Nano World: Chemical sensing transistors
July 22, 2006Hybrid transistors using stacks of organic molecules for wires and carbon nanotubes as electrodes could serve as ultrasensitive sensors for explosives and other compounds, experts told UPI's Nano World.
Scientists are working to incorporate sensor elements only nanometers or billionths of a meter large into electronics because such elements are extraordinarily sensitive to whatever they are meant to detect. The problem lies with the materials these nanoscale ingredients are often linked with, said researcher Colin Nuckolls, an organic chemist at Columbia University in New York.
Conventional electronics made with silicon and other semiconductors spontaneously develop an oxide layer that renders them less sensitive to their environment. On the other hand, organic electronics are comprised of many layers of materials, making them relatively insensitive, and can only work with air because they can dissolve and degrade in liquid, Nuckolls said.
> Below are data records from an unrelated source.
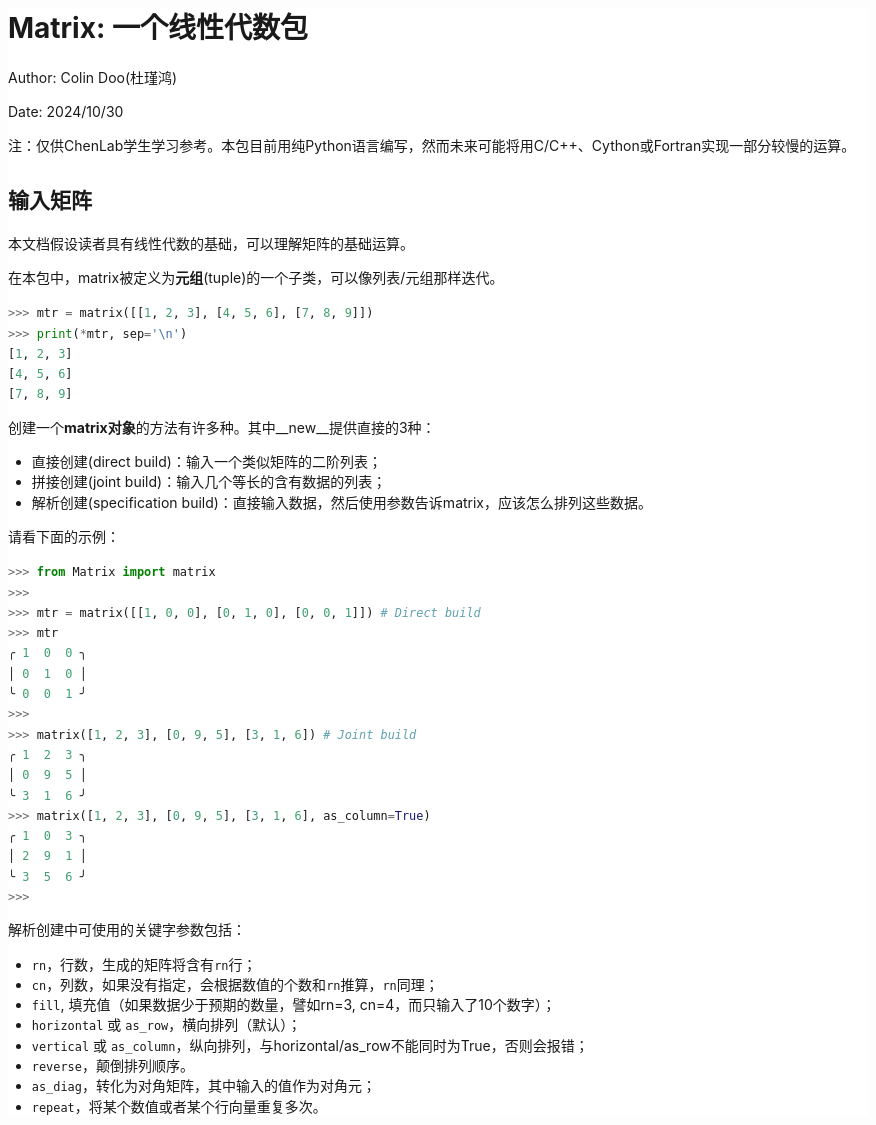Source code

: Matrix:  一个线性代数包
==================================================

Author: Colin Doo(杜瑾鸿)

Date: 2024/10/30

注：仅供ChenLab学生学习参考。本包目前用纯Python语言编写，然而未来可能将用C/C++、Cython或Fortran实现一部分较慢的运算。


## 输入矩阵

本文档假设读者具有线性代数的基础，可以理解矩阵的基础运算。

在本包中，matrix被定义为**元组**(tuple)的一个子类，可以像列表/元组那样迭代。

```python
>>> mtr = matrix([[1, 2, 3], [4, 5, 6], [7, 8, 9]])
>>> print(*mtr, sep='\n')
[1, 2, 3]
[4, 5, 6]
[7, 8, 9]
```

创建一个**matrix对象**的方法有许多种。其中\_\_new\_\_提供直接的3种：

- 直接创建(direct build)：输入一个类似矩阵的二阶列表；
- 拼接创建(joint build)：输入几个等长的含有数据的列表；
- 解析创建(specification build)：直接输入数据，然后使用参数告诉matrix，应该怎么排列这些数据。

请看下面的示例：

```python
>>> from Matrix import matrix
>>>
>>> mtr = matrix([[1, 0, 0], [0, 1, 0], [0, 0, 1]]) # Direct build
>>> mtr
╭ 1  0  0 ╮
│ 0  1  0 │
╰ 0  0  1 ╯
>>>
>>> matrix([1, 2, 3], [0, 9, 5], [3, 1, 6]) # Joint build
╭ 1  2  3 ╮
│ 0  9  5 │
╰ 3  1  6 ╯
>>> matrix([1, 2, 3], [0, 9, 5], [3, 1, 6], as_column=True)
╭ 1  0  3 ╮
│ 2  9  1 │
╰ 3  5  6 ╯
>>>
```

解析创建中可使用的关键字参数包括：

* `rn`，行数，生成的矩阵将含有`rn`行；
* `cn`，列数，如果没有指定，会根据数值的个数和`rn`推算，`rn`同理；
* `fill`, 填充值（如果数据少于预期的数量，譬如rn=3, cn=4，而只输入了10个数字）；
* `horizontal` 或 `as_row`，横向排列（默认）；
* `vertical` 或 `as_column`，纵向排列，与horizontal/as_row不能同时为True，否则会报错；
* `reverse`，颠倒排列顺序。
* `as_diag`，转化为对角矩阵，其中输入的值作为对角元；
* `repeat`，将某个数值或者某个行向量重复多次。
Nuckolls and his colleagues employed organic compounds known as polycyclic aromatic hydrocarbons that can both serve as sensor elements and can assemble themselves into layers only a molecule high. The researchers laid out these compounds between gaps a few molecules wide etched into single-walled carbon tubes a nanometer or two in diameter. The organic molecules and the carbon nanotubes rest on a silicon foundation.
This extreme thinness of the organic molecule layer makes it "very sensitive to their environment" compared with sensors based on conventional organic electronics, which possess many organic molecule layers because with the methods typically used to make conventional organic electronics, "there is no way to limit the number of molecules that come down on the surface," Nuckolls said.
The tiny gaps in the carbon nanotubes these organic molecules lie in are key to the success of the sensors. If the gaps are too large, defects can develop that can ruin the performance of the devices. The carbon nanotubes are necessary because they can form stable connections with the organic molecules. Past molecular electronics that did not use carbon nanotubes as electrodes often had poor contact between organic molecules and their electrodes, resulting from the size mismatch between the organic molecules and these far larger electrodes.
These devices "should allow the detection of very small amounts" of TNT and other explosives," Nuckolls said. Nuckolls and his colleagues reported their findings online this week via the Proceedings of the National Academy of Sciences.
"We are trying to create the prototypes of the devices for detection of explosives and are working to incorporate them into CMOS," Nuckolls said. Microchips based on CMOS, or complementary metal-oxide-semiconductor, nowadays comprise the vast majority of chip manufacturing in terms of dollar amounts. The hope is to "integrate these sensors into chips" and read out results using personal computers, he added.